Last week, our company had an "Olympics" themed event--basically, a company picnic with teams and games. Rather than do it over the weekend, we chose to do it on a weekday and closed our offices at noon. We rented out a field, got busses so there wouldn't be drinking and driving, and had a caterer serve hot dogs, burgers, chicken sandwiches, beer, wine, and white claw, which apparently is what everyone wants now because we ran out of it so quickly!  

We are in the service industry. As a recruiting and staffing firm, we work directly with candidates and clients who are either looking for jobs or hiring people to fill jobs. It's extremely competitive and sometimes, if a client needs something and you're not there at the moment, they call someone else. Most of the time, we benefit from that, as we are always on. 

We have grown revenues at LaSalle Network every year for 20 years. We've never done a layoff. We continue to hire and promote from within. Eighty-five percent of our managers started their careers with LaSalle and are now leaders of people. More than 65 percent of our management team is female, 60 percent of our executive team is female, and we've been a leader in the culture-as-strategy theory for over 20 years. On paper, we are doing it right. 

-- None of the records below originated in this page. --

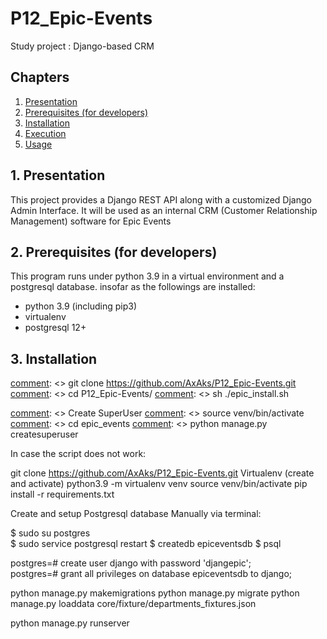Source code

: # P12_Epic-Events
Study project : Django-based CRM 

## Chapters

1. [Presentation](#presentation)
2. [Prerequisites (for developers)](#prerequisites)
3. [Installation](#installation)
4. [Execution](#execution)
5. [Usage](#usage)


## 1. Presentation <a name="presentation"></a>

This project provides a Django REST API along with a customized Django Admin Interface.
It will be used as an internal CRM (Customer Relationship Management) software for Epic Events



## 2. Prerequisites (for developers) <a name="prerequisites"></a>
This program runs under python 3.9 in a virtual environment and a postgresql database.
insofar as the followings are installed:
- python 3.9 (including pip3)
- virtualenv
- postgresql 12+


## 3. Installation <a name="installation"></a>



[comment]: <> (à completer, et penser à faire un script epic_install.sh à la guigui pour lancer tout ca en une ligne !)
[comment]: <> git clone https://github.com/AxAks/P12_Epic-Events.git
[comment]: <> cd P12_Epic-Events/
[comment]: <> sh ./epic_install.sh

[comment]: <> Create SuperUser
[comment]: <> source venv/bin/activate
[comment]: <> cd epic_events
[comment]: <> python manage.py createsuperuser


In case the script does not work:

git clone https://github.com/AxAks/P12_Epic-Events.git
Virtualenv (create and activate)
python3.9 -m virtualenv venv
source venv/bin/activate
pip install -r requirements.txt

Create and setup Postgresql database Manually via terminal:

$ sudo su postgres     
$ sudo service postgresql restart
$ createdb epiceventsdb
$ psql

postgres=# create user django with password 'djangepic';      
postgres=# grant all privileges on database epiceventsdb to django;        


python manage.py makemigrations
python manage.py migrate
python manage.py loaddata core/fixture/departments_fixtures.json


python manage.py runserver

Outside of the office is important, too, and not just happy hours. While fun, they're after work, not on "company" time, and not everyone goes. So the decision to close down the offices, pull people away from their desks, and have social interaction was a big decision. Not everyone is competitive. That's OK. Not everyone cheered. That's OK. But everyone spoke to someone they don't usually talk to.   

I watched the most social people go up to the biggest introverts and strike up a conversation. I saw blank faces turn into smiles. I listened to people say how good the food was and watched someone else throw a full plate of food in the garbage (assuming they didn't like it as much :)). 

We have a co-worker who is a singer, and she sang the national anthem! Majority of people didn't know she could sing, and while she was nervous, it was fantastic. People appreciating people. 

We laughed during the tug of war. We laughed during the inflatable joust. We laughed during the flippers and snorkel relay. We just laughed. The weather was perfect, but I don't think it would have mattered. For that day, it wasn't about what deal we closed. It was about whether Team Green would beat Team Blue and just having fun on company time. 

I have always said that being a great place to work is about hiring the right people. It's not about the perks, the games, or even the money. If you hire people who don't like that stuff, it won't be a great place to work for them. My goal is to hire the people who believe in having fun at work and who enjoy their co-workers. Hiring people who are good at their jobs and want to take on more, but who realize you should enjoy the work and those you work with. 

It wasn't cheap. Permits for the land. Busses. T-shirts. Food and drinks. Giveaway prizes and music. Decorations. Lost production time back at the office. But at the end of the day, it was priceless. I can't wait until next year!